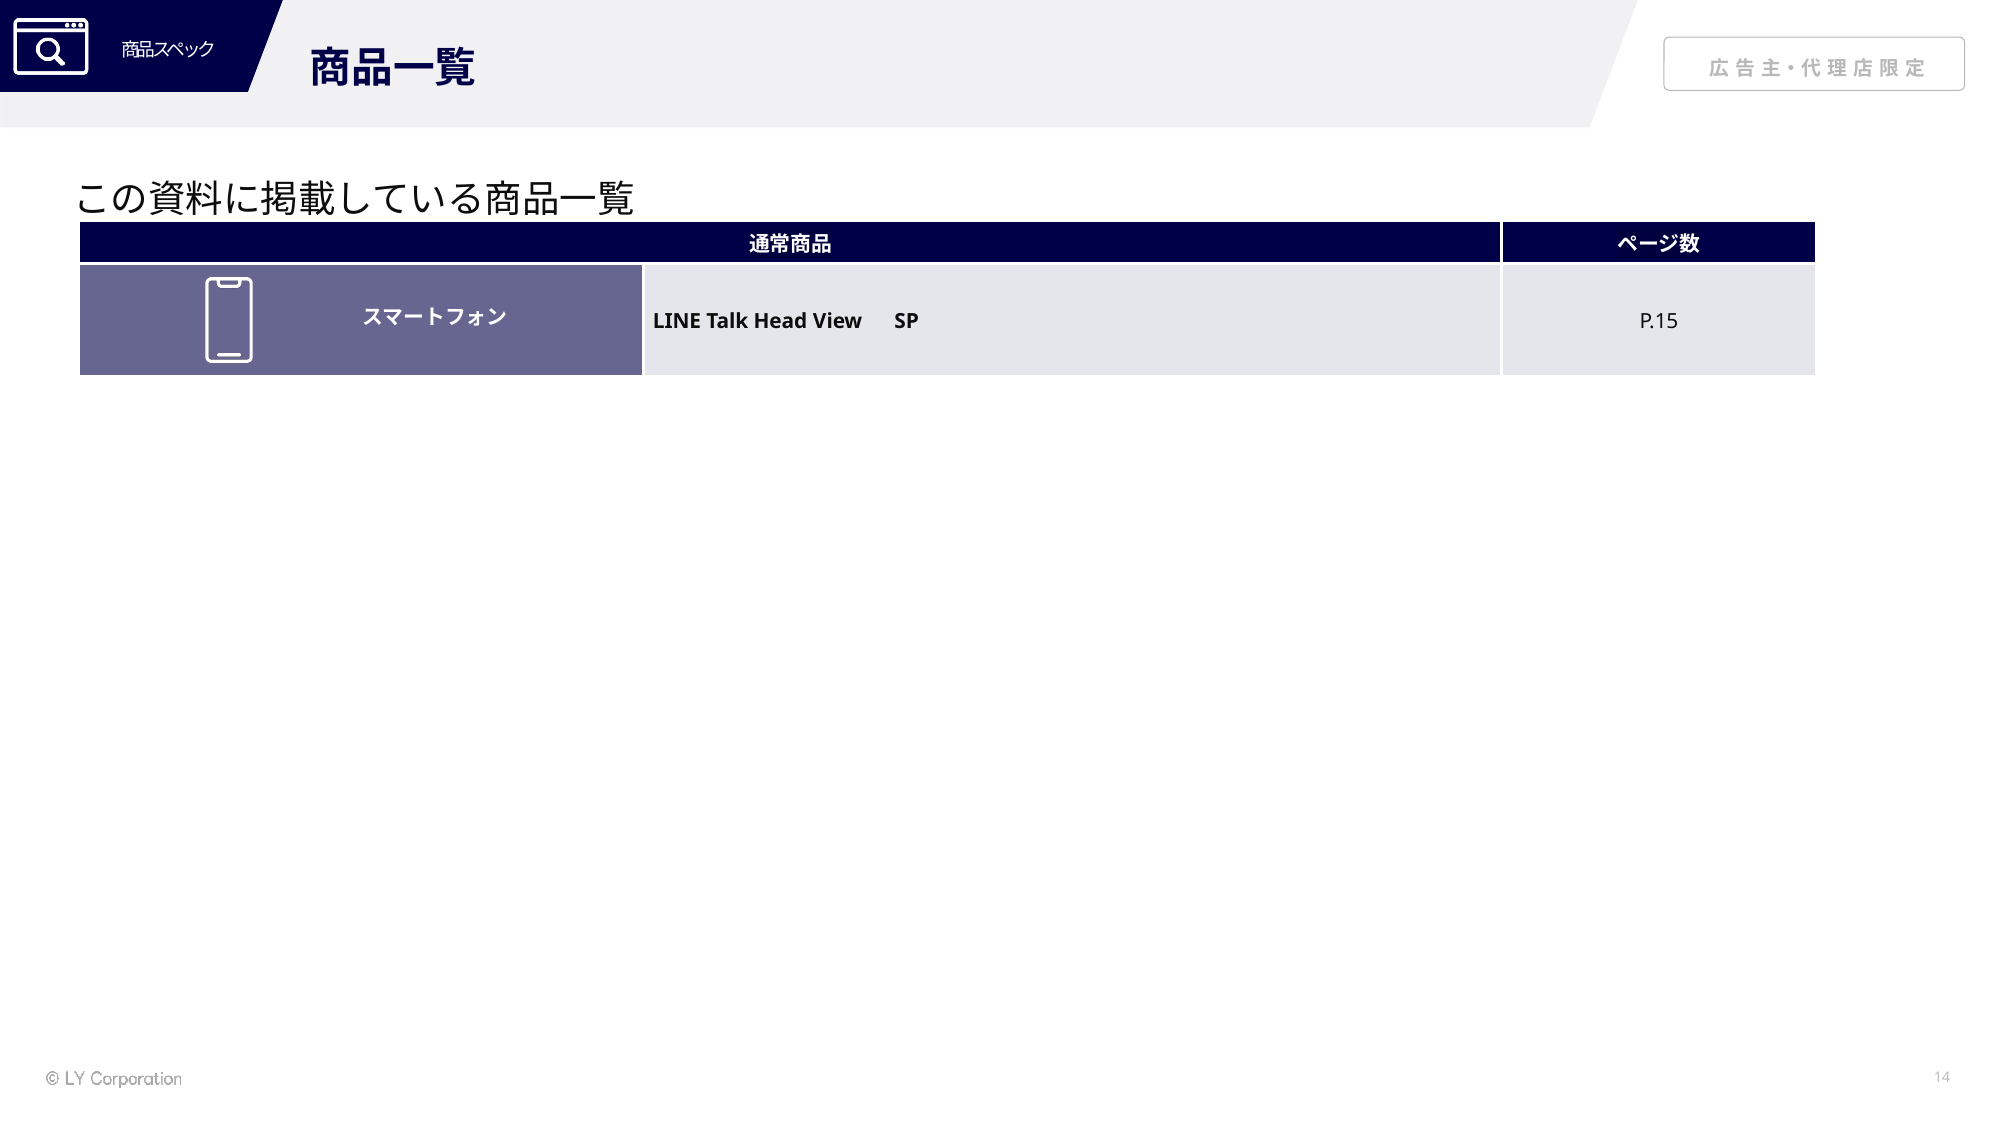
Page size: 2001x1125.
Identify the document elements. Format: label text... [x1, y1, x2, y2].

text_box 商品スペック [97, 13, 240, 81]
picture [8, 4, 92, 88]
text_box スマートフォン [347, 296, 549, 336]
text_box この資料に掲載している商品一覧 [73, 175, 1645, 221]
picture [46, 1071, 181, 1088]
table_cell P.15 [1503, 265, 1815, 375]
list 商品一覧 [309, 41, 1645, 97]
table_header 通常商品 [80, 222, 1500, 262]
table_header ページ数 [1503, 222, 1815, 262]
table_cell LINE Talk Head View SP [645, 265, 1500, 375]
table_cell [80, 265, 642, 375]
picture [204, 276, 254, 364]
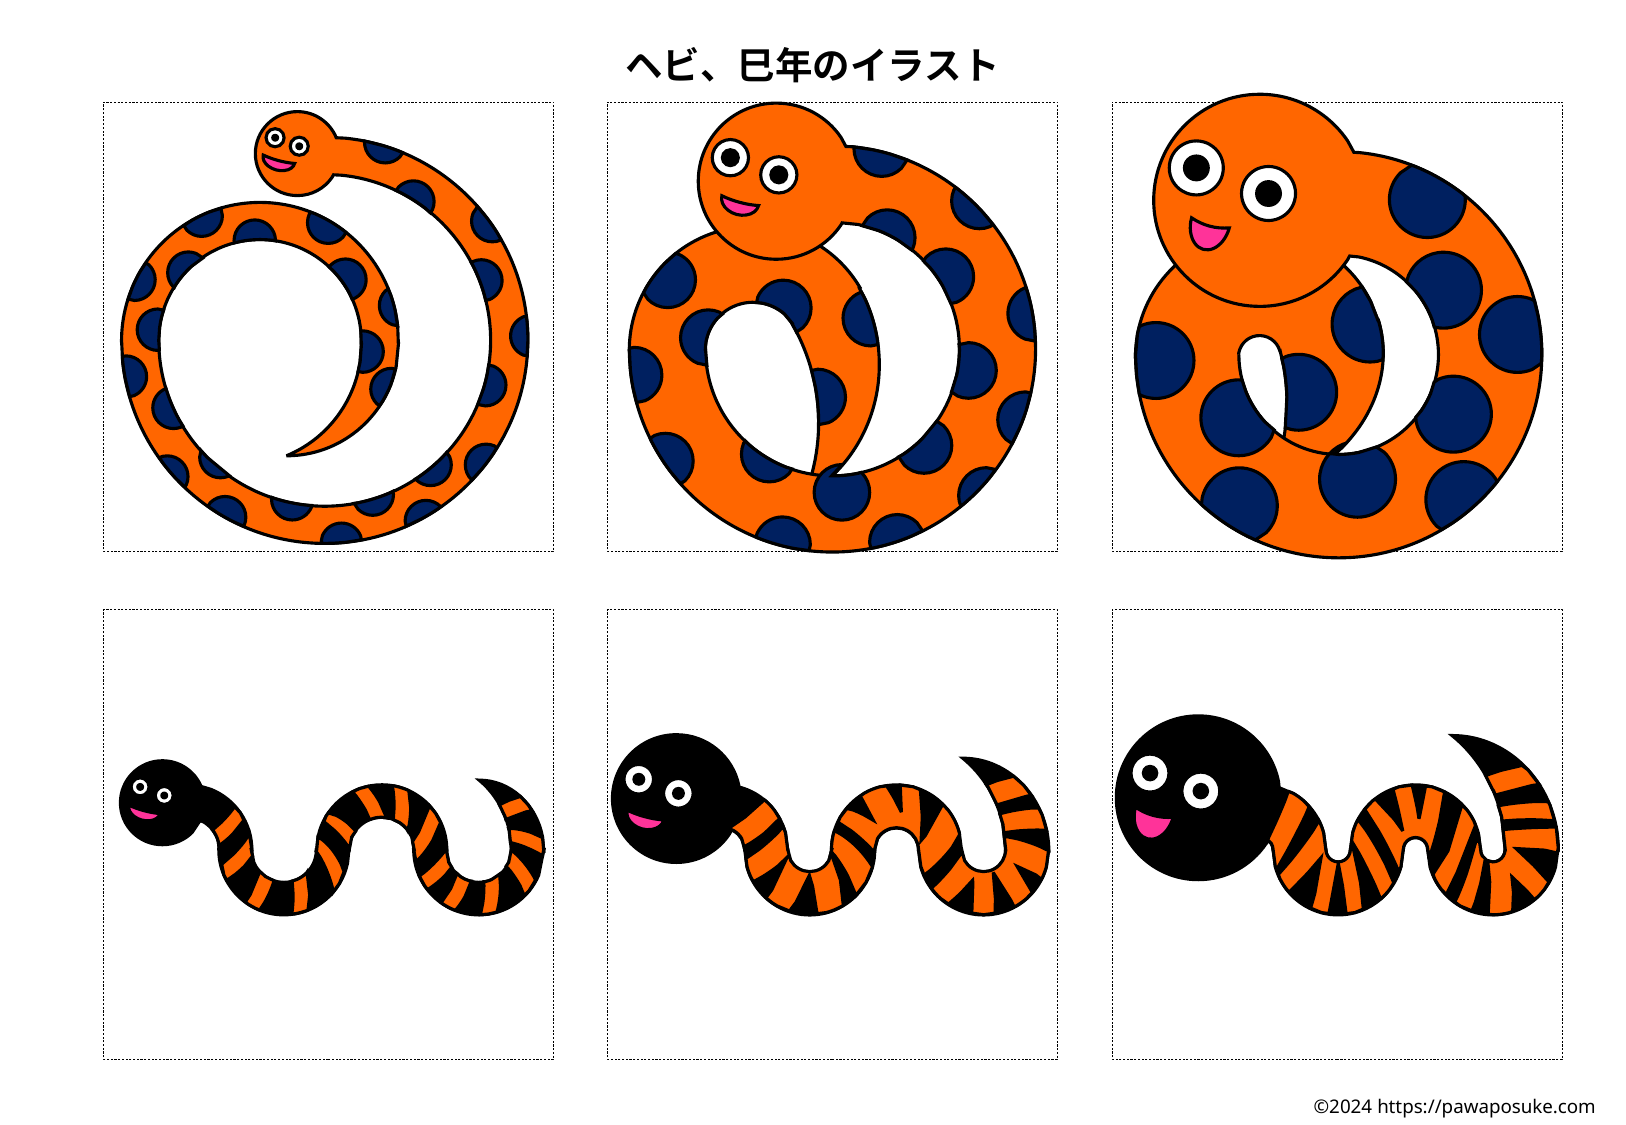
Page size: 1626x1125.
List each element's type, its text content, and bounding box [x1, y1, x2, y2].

...

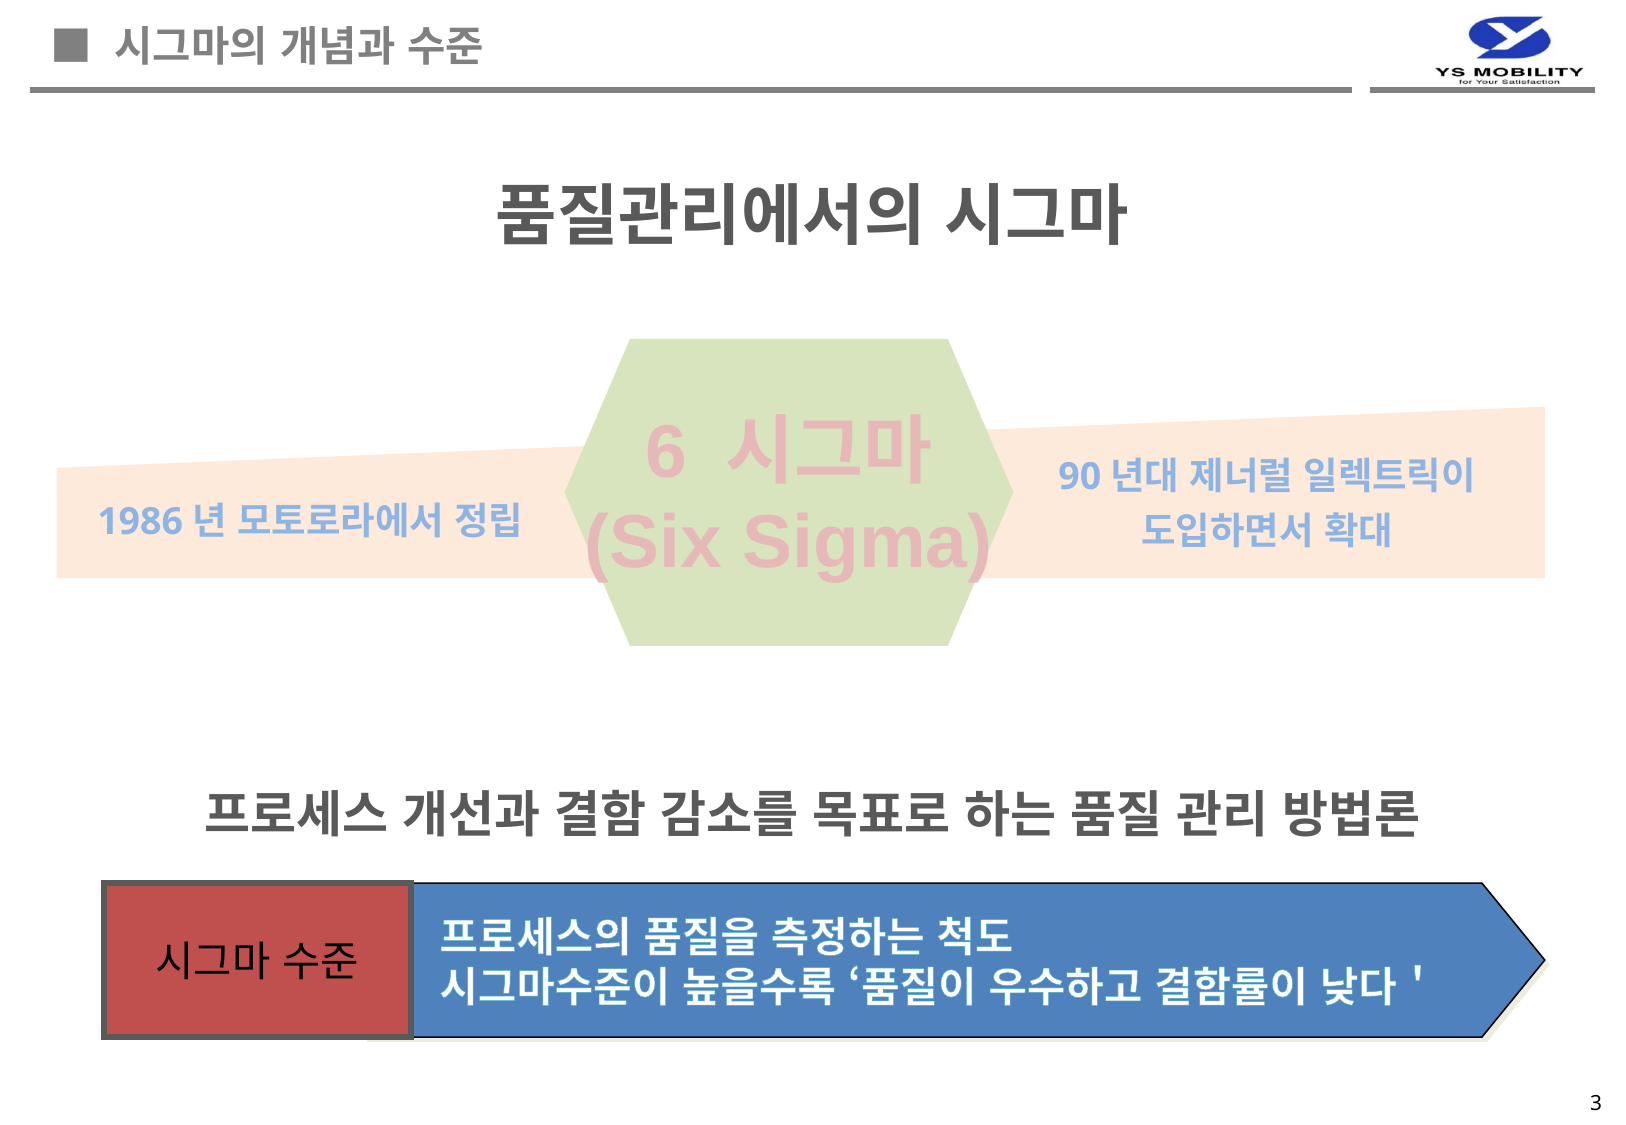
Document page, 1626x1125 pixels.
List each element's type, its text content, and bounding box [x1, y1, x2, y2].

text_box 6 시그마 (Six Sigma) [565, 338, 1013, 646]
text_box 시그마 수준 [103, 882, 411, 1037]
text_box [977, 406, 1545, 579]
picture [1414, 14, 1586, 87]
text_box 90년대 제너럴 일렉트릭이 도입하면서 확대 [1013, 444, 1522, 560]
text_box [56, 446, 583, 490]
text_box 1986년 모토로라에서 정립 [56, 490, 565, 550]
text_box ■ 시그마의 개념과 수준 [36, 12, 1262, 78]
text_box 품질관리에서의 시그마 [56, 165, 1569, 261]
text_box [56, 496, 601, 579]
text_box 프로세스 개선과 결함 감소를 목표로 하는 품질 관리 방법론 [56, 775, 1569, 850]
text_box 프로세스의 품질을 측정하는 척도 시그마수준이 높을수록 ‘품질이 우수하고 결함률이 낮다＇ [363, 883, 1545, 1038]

* Work to be completed *
All lines in the records above that contain "size" are to be reported.

* Exercise answer *
Page size: 2001x1125.
Page size: 1626x1125.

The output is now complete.